## Prompt
Could you retype every line below exactly, omitting the images?

## Listed entries
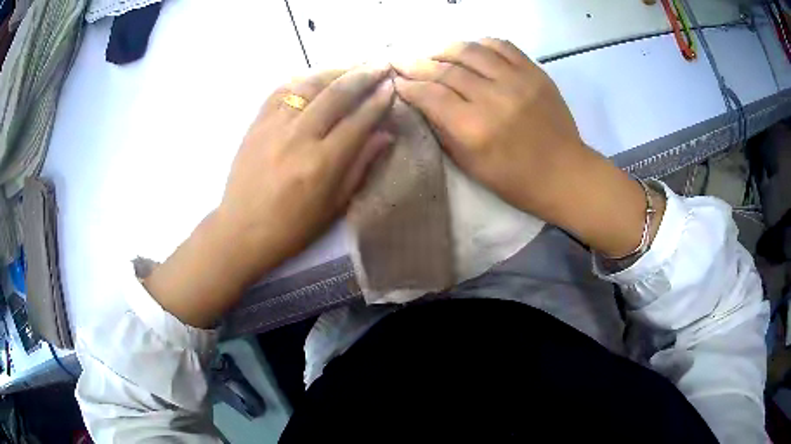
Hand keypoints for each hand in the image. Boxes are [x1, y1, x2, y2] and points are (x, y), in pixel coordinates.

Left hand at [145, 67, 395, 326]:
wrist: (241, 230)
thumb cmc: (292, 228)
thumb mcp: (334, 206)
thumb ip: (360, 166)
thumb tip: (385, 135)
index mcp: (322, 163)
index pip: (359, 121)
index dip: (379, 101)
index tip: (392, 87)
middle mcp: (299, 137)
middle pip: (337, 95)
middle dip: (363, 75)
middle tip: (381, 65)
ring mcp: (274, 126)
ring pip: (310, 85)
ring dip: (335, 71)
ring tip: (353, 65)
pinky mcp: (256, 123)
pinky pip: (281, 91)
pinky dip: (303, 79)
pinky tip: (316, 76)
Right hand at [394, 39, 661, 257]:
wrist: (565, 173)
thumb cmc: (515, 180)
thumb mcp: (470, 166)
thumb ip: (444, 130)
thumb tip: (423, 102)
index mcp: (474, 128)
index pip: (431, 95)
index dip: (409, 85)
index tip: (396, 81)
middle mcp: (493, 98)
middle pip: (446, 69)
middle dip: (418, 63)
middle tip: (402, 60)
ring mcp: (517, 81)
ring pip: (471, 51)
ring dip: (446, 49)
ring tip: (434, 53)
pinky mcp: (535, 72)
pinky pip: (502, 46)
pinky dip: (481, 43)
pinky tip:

## Output for this exercise
Hand keypoints for each hand in the image. Boxes are [x1, y1, x2, y2] and points are (x, y), in pixel coordinates.

Left hand at [145, 67, 395, 326]:
wrist: (241, 230)
thumb cmc: (292, 228)
thumb mcp: (334, 206)
thumb ip: (360, 166)
thumb tip: (385, 135)
index mcp: (322, 163)
index pip: (359, 121)
index dip: (379, 101)
index tip: (392, 87)
middle mcp: (299, 137)
middle pip: (337, 95)
middle dip: (363, 75)
middle tip: (381, 65)
ring mcp: (274, 126)
ring pip: (310, 85)
ring dip: (335, 71)
ring tip: (353, 65)
pinky mcp: (256, 123)
pinky pip: (281, 91)
pinky dip: (303, 79)
pinky tip: (316, 76)
Right hand at [394, 39, 661, 257]:
wrist: (565, 173)
thumb cmc: (515, 180)
thumb mcp: (470, 166)
thumb ip: (444, 130)
thumb tip: (423, 102)
index mcp: (474, 128)
index pip: (431, 95)
index dip: (409, 85)
index tip: (396, 81)
middle mcp: (493, 98)
middle pip: (446, 69)
middle dip: (418, 63)
middle tip: (402, 60)
ring mcp: (517, 81)
ring pip: (471, 51)
ring dip: (446, 49)
ring tip: (434, 53)
pinky mcp: (535, 72)
pinky pip: (502, 46)
pinky dip: (481, 43)
pinky tip:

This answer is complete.